Namorrorddo is a profane spirit sometimes called a ‘bad angel’ in Aboriginal English.

The Namorrorddo is a yirridjdja moiety being associated with the Yabbadurruwa regional cult ceremony.

Namorrorddo sits upon a rock and is usually painted with long claw like hands and feet. Sometimes spurs protrude from the elbows somewhat like those of a flying fox. Namorrorddo carries light, which emanates from his head. The shooting stars seen at night are Namorrorddo travelling across the night sky.
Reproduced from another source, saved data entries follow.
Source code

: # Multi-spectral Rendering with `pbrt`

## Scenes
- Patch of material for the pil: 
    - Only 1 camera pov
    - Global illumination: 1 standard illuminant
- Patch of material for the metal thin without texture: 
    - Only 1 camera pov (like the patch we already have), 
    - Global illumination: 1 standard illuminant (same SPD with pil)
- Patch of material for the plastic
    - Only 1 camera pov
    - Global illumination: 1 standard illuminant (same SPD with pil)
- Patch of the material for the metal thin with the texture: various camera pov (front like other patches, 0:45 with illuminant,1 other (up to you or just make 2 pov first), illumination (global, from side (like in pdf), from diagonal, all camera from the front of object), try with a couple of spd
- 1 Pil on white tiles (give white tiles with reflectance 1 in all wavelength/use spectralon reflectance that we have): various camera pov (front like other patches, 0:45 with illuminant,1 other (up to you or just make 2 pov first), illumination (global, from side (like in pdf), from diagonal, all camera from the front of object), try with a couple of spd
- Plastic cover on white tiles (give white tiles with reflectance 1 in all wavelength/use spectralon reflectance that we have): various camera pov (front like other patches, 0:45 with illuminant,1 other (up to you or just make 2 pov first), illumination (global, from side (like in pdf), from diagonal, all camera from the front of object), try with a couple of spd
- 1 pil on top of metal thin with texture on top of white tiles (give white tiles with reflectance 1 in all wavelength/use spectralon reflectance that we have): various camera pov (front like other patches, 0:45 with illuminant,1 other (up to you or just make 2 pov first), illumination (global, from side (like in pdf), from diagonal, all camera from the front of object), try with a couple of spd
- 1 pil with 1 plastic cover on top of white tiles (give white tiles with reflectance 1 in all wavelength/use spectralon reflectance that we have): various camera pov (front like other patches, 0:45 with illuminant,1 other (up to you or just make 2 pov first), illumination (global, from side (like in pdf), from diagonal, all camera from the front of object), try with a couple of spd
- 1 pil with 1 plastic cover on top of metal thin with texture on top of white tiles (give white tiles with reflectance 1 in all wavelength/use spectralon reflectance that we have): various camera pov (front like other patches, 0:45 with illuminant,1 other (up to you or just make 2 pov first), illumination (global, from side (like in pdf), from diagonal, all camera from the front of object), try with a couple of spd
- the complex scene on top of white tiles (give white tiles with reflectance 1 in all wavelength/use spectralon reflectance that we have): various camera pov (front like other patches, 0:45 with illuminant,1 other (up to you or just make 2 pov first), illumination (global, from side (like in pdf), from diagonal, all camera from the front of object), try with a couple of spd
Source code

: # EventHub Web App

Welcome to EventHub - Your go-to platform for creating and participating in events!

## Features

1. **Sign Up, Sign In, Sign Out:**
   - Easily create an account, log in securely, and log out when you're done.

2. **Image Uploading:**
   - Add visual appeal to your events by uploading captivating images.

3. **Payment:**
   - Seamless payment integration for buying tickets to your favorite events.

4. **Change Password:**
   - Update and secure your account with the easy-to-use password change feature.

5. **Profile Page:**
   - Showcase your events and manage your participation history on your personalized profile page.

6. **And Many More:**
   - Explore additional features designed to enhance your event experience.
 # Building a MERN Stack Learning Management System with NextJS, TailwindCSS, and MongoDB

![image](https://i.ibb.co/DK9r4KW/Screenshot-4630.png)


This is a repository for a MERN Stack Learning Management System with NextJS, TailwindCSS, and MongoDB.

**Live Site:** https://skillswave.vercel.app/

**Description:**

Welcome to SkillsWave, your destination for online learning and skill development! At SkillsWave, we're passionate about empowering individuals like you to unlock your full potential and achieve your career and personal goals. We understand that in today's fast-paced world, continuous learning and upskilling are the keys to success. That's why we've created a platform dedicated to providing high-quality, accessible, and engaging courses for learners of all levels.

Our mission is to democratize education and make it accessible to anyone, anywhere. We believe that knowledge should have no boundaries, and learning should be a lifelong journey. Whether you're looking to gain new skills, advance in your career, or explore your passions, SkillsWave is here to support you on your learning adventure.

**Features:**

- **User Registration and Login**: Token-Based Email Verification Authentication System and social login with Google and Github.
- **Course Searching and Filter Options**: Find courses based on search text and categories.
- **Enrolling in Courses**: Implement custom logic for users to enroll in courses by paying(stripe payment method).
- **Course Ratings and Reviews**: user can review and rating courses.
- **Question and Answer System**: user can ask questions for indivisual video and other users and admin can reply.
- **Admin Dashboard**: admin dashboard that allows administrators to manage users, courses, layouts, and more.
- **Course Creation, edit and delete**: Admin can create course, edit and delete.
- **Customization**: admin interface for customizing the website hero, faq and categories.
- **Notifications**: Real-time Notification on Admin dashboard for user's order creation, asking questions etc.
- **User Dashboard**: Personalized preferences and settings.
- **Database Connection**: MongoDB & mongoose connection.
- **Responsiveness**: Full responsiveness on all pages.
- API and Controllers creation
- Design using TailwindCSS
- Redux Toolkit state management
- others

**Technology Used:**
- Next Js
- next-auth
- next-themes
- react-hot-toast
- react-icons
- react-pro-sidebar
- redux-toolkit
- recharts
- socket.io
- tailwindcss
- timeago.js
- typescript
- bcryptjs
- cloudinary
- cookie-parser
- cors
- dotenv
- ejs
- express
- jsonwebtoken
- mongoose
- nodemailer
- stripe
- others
He whistles an eerie cry, which Aboriginal people say they can hear at night from time to time. Namorrorddo is feared as an evil being who attacks humans by clubbing them with his fighting stick or miyarrul. Namorrorddo is also sometimes depicted carrying bamboo spears and a spear thrower. Namorrorddo is a major dreaming totem for the Kardbam clan. There are a few examples of images of Namorrorddo painted in rock shelters in the Mann and Liverpool Rivers district.

Name: Lena Yarinkura


Language: Kune


Community: Maningrida


Biography:

“No one taught me to use pandanus to make my animals. I have been teaching myself I create new ways all the time.  They are only my ideas…I pass my ideas on to my children and my grandchildren. It is important that I teach them, because one day I will be gone, and they will take my place.”

- Lena Yarinkura, 2012

 Lena Yarinkura is renowned for her ambitious and highly distinctive pandanus and paperbark fibre sculptures. Yarinkura diverged from the more conventional fibre work of her contemporaries to become one of the first Arnhem Land women to work with fibre in a sculptural way.

 Yarinkura has developed her method using pandanus in much the same process as a dilly bag or fish trap might be made: beginning by creating a closed end, much like the base of a dilly bag. When making her noted Yawkyawk spirit form,  Yarinkura works up and out to gently expand the woven structure to fashion a bulbous torso before narrowing the weave at the torso’s base or hips to create a flat two layered section representing the tail fins.  The ochre pigment applied to the textured weave of the pandanus fibre, suggest the scales of the water spirits and the shimmering quality to their skin.

 Yarinkura ‘embraces divergence and invention, and allows for intuition and spontaneity in her process’.[1]   

 [1] Diane Moon, ‘Lena Yarinkura: “weaving, it can make you happy”’, in Diane Moon (ed.), Floating Life: Contemporary Aboriginal Fibre Art, Queensland Art Gallery, Brisbane, 2009, p.134.”